Are things getting better or worse? Steven Pinker, cognitive psychologist, linguist, and science popularizer, thinks they're getting better, so much so that in his new book, Enlightenment Now, he evinces impatience with the determinedly dower. Meanwhile, Samuel Moyn, reviewing Enlightenment Now, evinces impatience with Pinker's good cheer, which he thinks is too simple, too complacent, and too unenlightened. I think Moyn has the better of it, but maybe it's a case of me resembling my bĂȘte noire, Trump, who is famous for agreeing with whoever he heard from last.
Speaking of Trump, perhaps a point in Moyn's favor concerns how he (Trump) is president (and Mike Pence vice president) of a continental nation of well over 300 million people, whereas, at the time of our Revolution, a population of under four million included George Washington, Thomas Jefferson, Benjamin Franklin, Alexander Hamilton, John Adams, James Madison &c. It seems we are not living through a golden age of political leadership. On the other hand, Hamilton was killed in a pistol duel fought against the sitting vice president, Aaron Burr, who suffered no legal consequences. On yet another hand, it's not as if gunfire in the streets is unheard of in America today. Earlier this week, here in Minneapolis, a security guard with a permit to carry a handgun was cut off on his commute by a school bus, so he made use of the slow-and-go traffic to get out of his car and shoot five times through the windshield of the bus, striking the driver in the arm and grazing his head--the only passenger, an 8-year-old, was not hit. Of course, Pinker might point out that the bus driver received medical care superior to what would have been available to any founding father. John Adams's daughter, Nabby, died of metastatic breast cancer after having lived through a primeval mastectomy performed without anesthesia, which hadn't yet been invented. According to Wikipedia:
The instruments used during the surgery consisted of a large fork with a pair of six-inch prongs sharpened to a needle point, a wooden-handled razor, a small oven filled with heated coals, and a thick iron spatula. . . .

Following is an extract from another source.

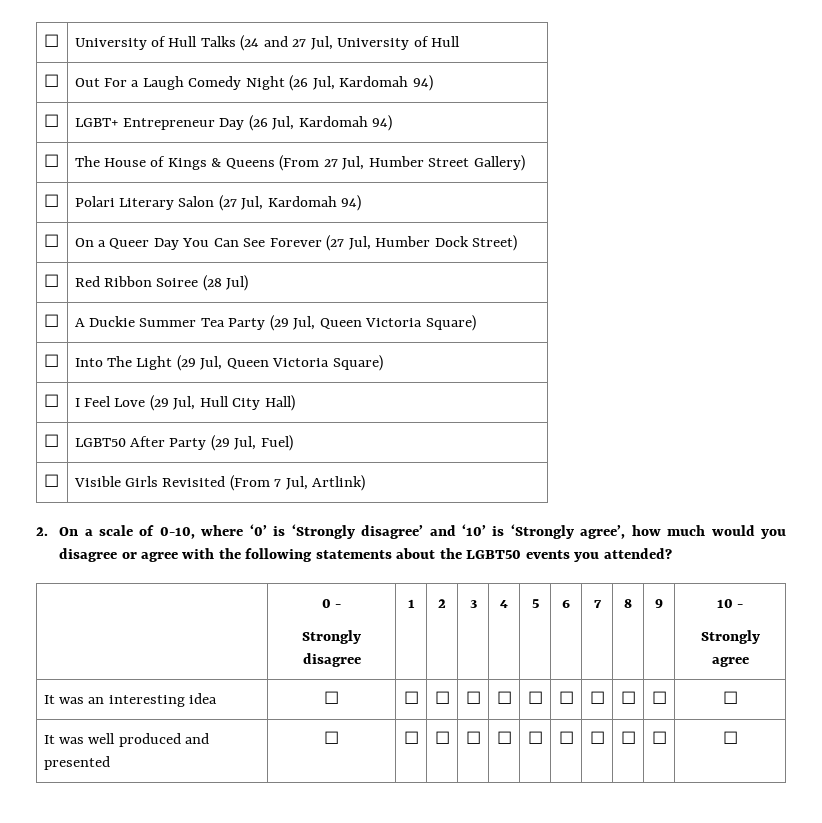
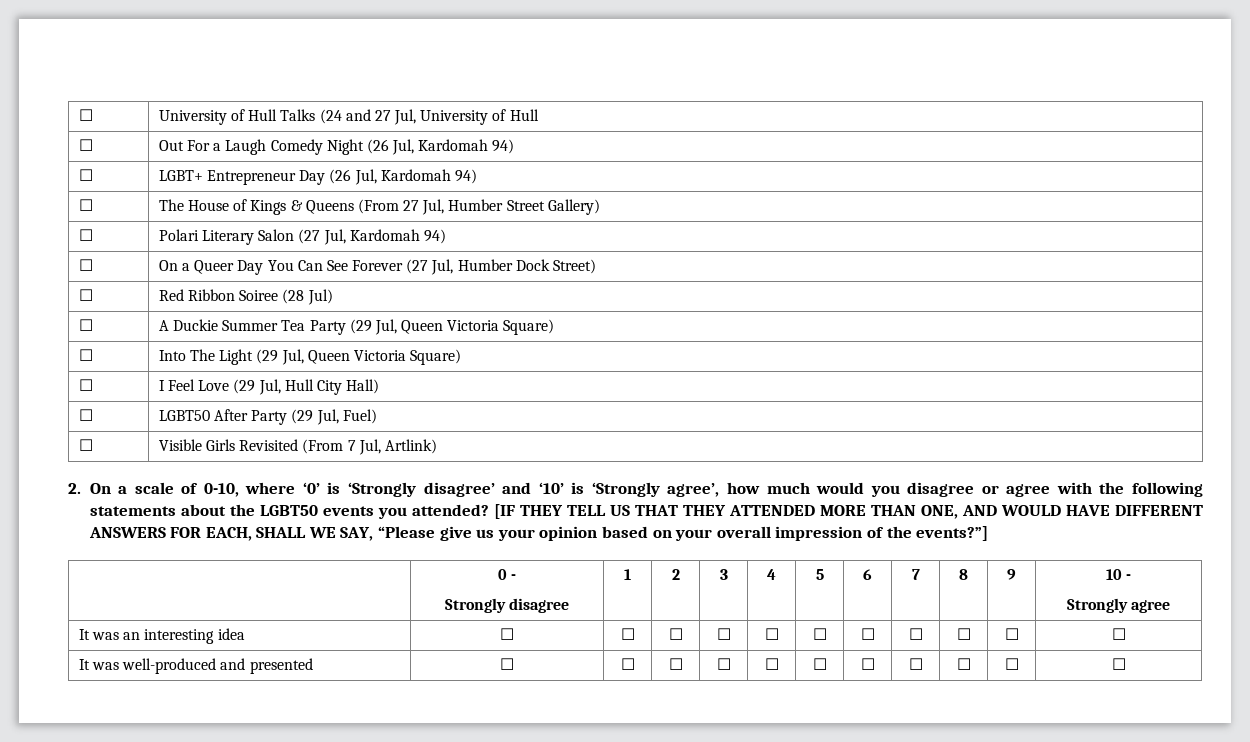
(672, 553) none -> [493,504,1203,519] [88,526,989,541] [IF THEY TELL US THAT THEY ATTENDED MORE THAN ONE, AND WOULD HAVE DIFFERENT ANSWERS FOR EACH, SHALL WE SAY, “Please give us your opinion based on your overall impression of the events?”]
[88,733,181,747] well produced -> [122,658,217,674] well-produced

Click on the link if you're actually curious about the use to which the surgeon put these instruments. Poor Nabby Adams soon died anyway, but on her death bed she would have been surprised to learn that in less than 150 years the possibility that humans would so despoil the earth's environment that it might no longer be able to sustain her kind, so that everyone would die, had become a distinct possibility.
My conclusion, with which I think Moyn might agree, is that we look for meaning in things and discover patterns and trends that explain something about how our minds work but nothing else. We think we're the measure of everything and that our history must be headed toward something, either Heaven or Hell, but it's really just one thing after another, good after bad and bad followed by good, enough of both so that the ruddy and the discouraged can both make a case and the considerable gray is mostly forgotten.
Also, people susceptible to road rage, which I think includes everyone with a driver's license, should not be allowed to carry around a loaded handgun. Just use your middle finger, it's less satisfying than shooting the guy but we like to think we have a civilization going here.